### Extracted information ###

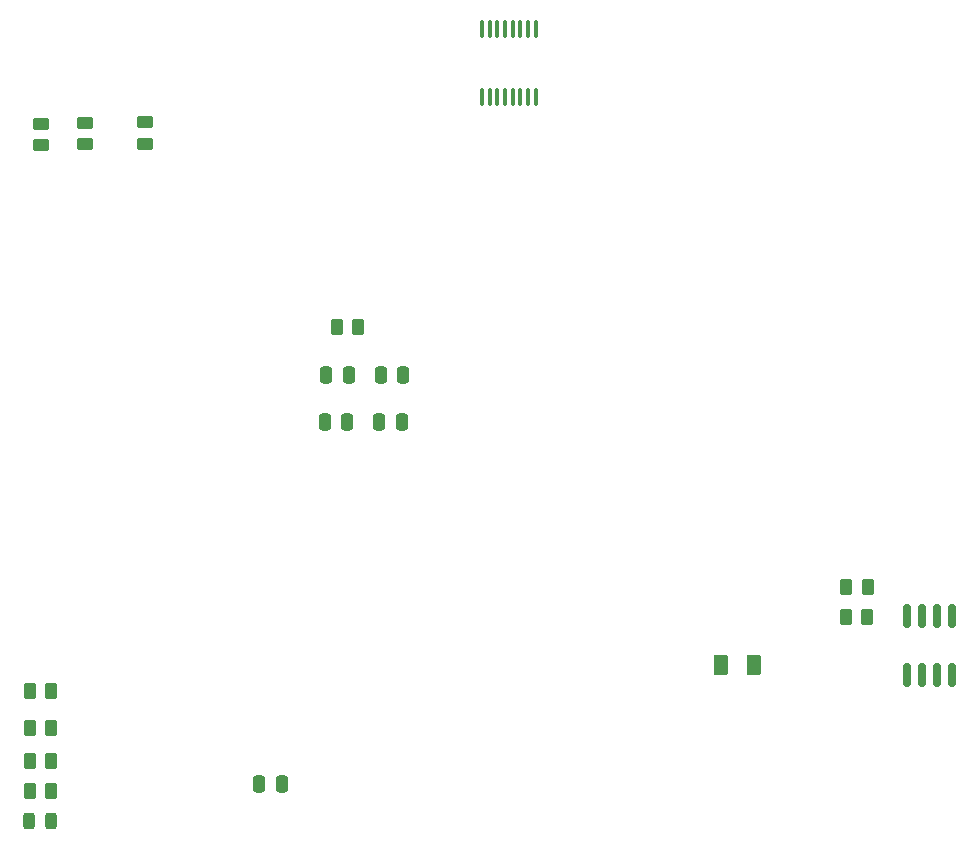
<source format=gbr>
%TF.GenerationSoftware,KiCad,Pcbnew,(6.0.8)*%
%TF.CreationDate,2022-10-21T20:54:02+03:00*%
%TF.ProjectId,commboard,636f6d6d-626f-4617-9264-2e6b69636164,rev?*%
%TF.SameCoordinates,Original*%
%TF.FileFunction,Paste,Bot*%
%TF.FilePolarity,Positive*%
%FSLAX46Y46*%
G04 Gerber Fmt 4.6, Leading zero omitted, Abs format (unit mm)*
G04 Created by KiCad (PCBNEW (6.0.8)) date 2022-10-21 20:54:02*
%MOMM*%
%LPD*%
G01*
G04 APERTURE LIST*
G04 Aperture macros list*
%AMRoundRect*
0 Rectangle with rounded corners*
0 $1 Rounding radius*
0 $2 $3 $4 $5 $6 $7 $8 $9 X,Y pos of 4 corners*
0 Add a 4 corners polygon primitive as box body*
4,1,4,$2,$3,$4,$5,$6,$7,$8,$9,$2,$3,0*
0 Add four circle primitives for the rounded corners*
1,1,$1+$1,$2,$3*
1,1,$1+$1,$4,$5*
1,1,$1+$1,$6,$7*
1,1,$1+$1,$8,$9*
0 Add four rect primitives between the rounded corners*
20,1,$1+$1,$2,$3,$4,$5,0*
20,1,$1+$1,$4,$5,$6,$7,0*
20,1,$1+$1,$6,$7,$8,$9,0*
20,1,$1+$1,$8,$9,$2,$3,0*%
G04 Aperture macros list end*
%ADD10RoundRect,0.250000X-0.250000X-0.475000X0.250000X-0.475000X0.250000X0.475000X-0.250000X0.475000X0*%
%ADD11RoundRect,0.250000X-0.262500X-0.450000X0.262500X-0.450000X0.262500X0.450000X-0.262500X0.450000X0*%
%ADD12RoundRect,0.250000X-0.450000X0.262500X-0.450000X-0.262500X0.450000X-0.262500X0.450000X0.262500X0*%
%ADD13RoundRect,0.250000X0.450000X-0.262500X0.450000X0.262500X-0.450000X0.262500X-0.450000X-0.262500X0*%
%ADD14RoundRect,0.150000X-0.150000X0.825000X-0.150000X-0.825000X0.150000X-0.825000X0.150000X0.825000X0*%
%ADD15RoundRect,0.250000X0.262500X0.450000X-0.262500X0.450000X-0.262500X-0.450000X0.262500X-0.450000X0*%
%ADD16RoundRect,0.250000X0.250000X0.475000X-0.250000X0.475000X-0.250000X-0.475000X0.250000X-0.475000X0*%
%ADD17RoundRect,0.250000X-0.375000X-0.625000X0.375000X-0.625000X0.375000X0.625000X-0.375000X0.625000X0*%
%ADD18RoundRect,0.100000X0.100000X-0.637500X0.100000X0.637500X-0.100000X0.637500X-0.100000X-0.637500X0*%
%ADD19RoundRect,0.243750X-0.243750X-0.456250X0.243750X-0.456250X0.243750X0.456250X-0.243750X0.456250X0*%
G04 APERTURE END LIST*
D10*
%TO.C,C103*%
X87280000Y-115518750D03*
X89180000Y-115518750D03*
%TD*%
D11*
%TO.C,R601*%
X62175000Y-150700000D03*
X64000000Y-150700000D03*
%TD*%
D12*
%TO.C,R116*%
X63140000Y-94187500D03*
X63140000Y-96012500D03*
%TD*%
%TO.C,R117*%
X66840000Y-94131250D03*
X66840000Y-95956250D03*
%TD*%
D13*
%TO.C,R118*%
X71940000Y-95900000D03*
X71940000Y-94075000D03*
%TD*%
D14*
%TO.C,U103*%
X136495000Y-135925000D03*
X137765000Y-135925000D03*
X139035000Y-135925000D03*
X140305000Y-135925000D03*
X140305000Y-140875000D03*
X139035000Y-140875000D03*
X137765000Y-140875000D03*
X136495000Y-140875000D03*
%TD*%
D15*
%TO.C,R103*%
X90000000Y-111400000D03*
X88175000Y-111400000D03*
%TD*%
%TO.C,R113*%
X133125000Y-133400000D03*
X131300000Y-133400000D03*
%TD*%
D16*
%TO.C,C101*%
X93780000Y-115518750D03*
X91880000Y-115518750D03*
%TD*%
D10*
%TO.C,C104*%
X87180000Y-119418750D03*
X89080000Y-119418750D03*
%TD*%
D15*
%TO.C,R112*%
X133100000Y-136000000D03*
X131275000Y-136000000D03*
%TD*%
D17*
%TO.C,F101*%
X120700000Y-140000000D03*
X123500000Y-140000000D03*
%TD*%
D16*
%TO.C,C106*%
X93680000Y-119418750D03*
X91780000Y-119418750D03*
%TD*%
D15*
%TO.C,R603*%
X64000000Y-148200000D03*
X62175000Y-148200000D03*
%TD*%
D18*
%TO.C,U701*%
X105030000Y-91906250D03*
X104380000Y-91906250D03*
X103730000Y-91906250D03*
X103080000Y-91906250D03*
X102430000Y-91906250D03*
X101780000Y-91906250D03*
X101130000Y-91906250D03*
X100480000Y-91906250D03*
X100480000Y-86181250D03*
X101130000Y-86181250D03*
X101780000Y-86181250D03*
X102430000Y-86181250D03*
X103080000Y-86181250D03*
X103730000Y-86181250D03*
X104380000Y-86181250D03*
X105030000Y-86181250D03*
%TD*%
D15*
%TO.C,R604*%
X64000000Y-145400000D03*
X62175000Y-145400000D03*
%TD*%
%TO.C,R602*%
X63987500Y-142200000D03*
X62162500Y-142200000D03*
%TD*%
D10*
%TO.C,C109*%
X81600000Y-150100000D03*
X83500000Y-150100000D03*
%TD*%
D19*
%TO.C,D601*%
X62125000Y-153200000D03*
X64000000Y-153200000D03*
%TD*%
M02*

</source>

###

# Prompt
Could you retype every record above exactly, leaving the pictures out?

# Output of the task
<source format=gbr>
%TF.GenerationSoftware,KiCad,Pcbnew,(6.0.8)*%
%TF.CreationDate,2022-10-21T20:54:02+03:00*%
%TF.ProjectId,commboard,636f6d6d-626f-4617-9264-2e6b69636164,rev?*%
%TF.SameCoordinates,Original*%
%TF.FileFunction,Paste,Bot*%
%TF.FilePolarity,Positive*%
%FSLAX46Y46*%
G04 Gerber Fmt 4.6, Leading zero omitted, Abs format (unit mm)*
G04 Created by KiCad (PCBNEW (6.0.8)) date 2022-10-21 20:54:02*
%MOMM*%
%LPD*%
G01*
G04 APERTURE LIST*
G04 Aperture macros list*
%AMRoundRect*
0 Rectangle with rounded corners*
0 $1 Rounding radius*
0 $2 $3 $4 $5 $6 $7 $8 $9 X,Y pos of 4 corners*
0 Add a 4 corners polygon primitive as box body*
4,1,4,$2,$3,$4,$5,$6,$7,$8,$9,$2,$3,0*
0 Add four circle primitives for the rounded corners*
1,1,$1+$1,$2,$3*
1,1,$1+$1,$4,$5*
1,1,$1+$1,$6,$7*
1,1,$1+$1,$8,$9*
0 Add four rect primitives between the rounded corners*
20,1,$1+$1,$2,$3,$4,$5,0*
20,1,$1+$1,$4,$5,$6,$7,0*
20,1,$1+$1,$6,$7,$8,$9,0*
20,1,$1+$1,$8,$9,$2,$3,0*%
G04 Aperture macros list end*
%ADD10RoundRect,0.250000X-0.250000X-0.475000X0.250000X-0.475000X0.250000X0.475000X-0.250000X0.475000X0*%
%ADD11RoundRect,0.250000X-0.262500X-0.450000X0.262500X-0.450000X0.262500X0.450000X-0.262500X0.450000X0*%
%ADD12RoundRect,0.250000X-0.450000X0.262500X-0.450000X-0.262500X0.450000X-0.262500X0.450000X0.262500X0*%
%ADD13RoundRect,0.250000X0.450000X-0.262500X0.450000X0.262500X-0.450000X0.262500X-0.450000X-0.262500X0*%
%ADD14RoundRect,0.150000X-0.150000X0.825000X-0.150000X-0.825000X0.150000X-0.825000X0.150000X0.825000X0*%
%ADD15RoundRect,0.250000X0.262500X0.450000X-0.262500X0.450000X-0.262500X-0.450000X0.262500X-0.450000X0*%
%ADD16RoundRect,0.250000X0.250000X0.475000X-0.250000X0.475000X-0.250000X-0.475000X0.250000X-0.475000X0*%
%ADD17RoundRect,0.250000X-0.375000X-0.625000X0.375000X-0.625000X0.375000X0.625000X-0.375000X0.625000X0*%
%ADD18RoundRect,0.100000X0.100000X-0.637500X0.100000X0.637500X-0.100000X0.637500X-0.100000X-0.637500X0*%
%ADD19RoundRect,0.243750X-0.243750X-0.456250X0.243750X-0.456250X0.243750X0.456250X-0.243750X0.456250X0*%
G04 APERTURE END LIST*
D10*
%TO.C,C103*%
X87280000Y-115518750D03*
X89180000Y-115518750D03*
%TD*%
D11*
%TO.C,R601*%
X62175000Y-150700000D03*
X64000000Y-150700000D03*
%TD*%
D12*
%TO.C,R116*%
X63140000Y-94187500D03*
X63140000Y-96012500D03*
%TD*%
%TO.C,R117*%
X66840000Y-94131250D03*
X66840000Y-95956250D03*
%TD*%
D13*
%TO.C,R118*%
X71940000Y-95900000D03*
X71940000Y-94075000D03*
%TD*%
D14*
%TO.C,U103*%
X136495000Y-135925000D03*
X137765000Y-135925000D03*
X139035000Y-135925000D03*
X140305000Y-135925000D03*
X140305000Y-140875000D03*
X139035000Y-140875000D03*
X137765000Y-140875000D03*
X136495000Y-140875000D03*
%TD*%
D15*
%TO.C,R103*%
X90000000Y-111400000D03*
X88175000Y-111400000D03*
%TD*%
%TO.C,R113*%
X133125000Y-133400000D03*
X131300000Y-133400000D03*
%TD*%
D16*
%TO.C,C101*%
X93780000Y-115518750D03*
X91880000Y-115518750D03*
%TD*%
D10*
%TO.C,C104*%
X87180000Y-119418750D03*
X89080000Y-119418750D03*
%TD*%
D15*
%TO.C,R112*%
X133100000Y-136000000D03*
X131275000Y-136000000D03*
%TD*%
D17*
%TO.C,F101*%
X120700000Y-140000000D03*
X123500000Y-140000000D03*
%TD*%
D16*
%TO.C,C106*%
X93680000Y-119418750D03*
X91780000Y-119418750D03*
%TD*%
D15*
%TO.C,R603*%
X64000000Y-148200000D03*
X62175000Y-148200000D03*
%TD*%
D18*
%TO.C,U701*%
X105030000Y-91906250D03*
X104380000Y-91906250D03*
X103730000Y-91906250D03*
X103080000Y-91906250D03*
X102430000Y-91906250D03*
X101780000Y-91906250D03*
X101130000Y-91906250D03*
X100480000Y-91906250D03*
X100480000Y-86181250D03*
X101130000Y-86181250D03*
X101780000Y-86181250D03*
X102430000Y-86181250D03*
X103080000Y-86181250D03*
X103730000Y-86181250D03*
X104380000Y-86181250D03*
X105030000Y-86181250D03*
%TD*%
D15*
%TO.C,R604*%
X64000000Y-145400000D03*
X62175000Y-145400000D03*
%TD*%
%TO.C,R602*%
X63987500Y-142200000D03*
X62162500Y-142200000D03*
%TD*%
D10*
%TO.C,C109*%
X81600000Y-150100000D03*
X83500000Y-150100000D03*
%TD*%
D19*
%TO.C,D601*%
X62125000Y-153200000D03*
X64000000Y-153200000D03*
%TD*%
M02*

</source>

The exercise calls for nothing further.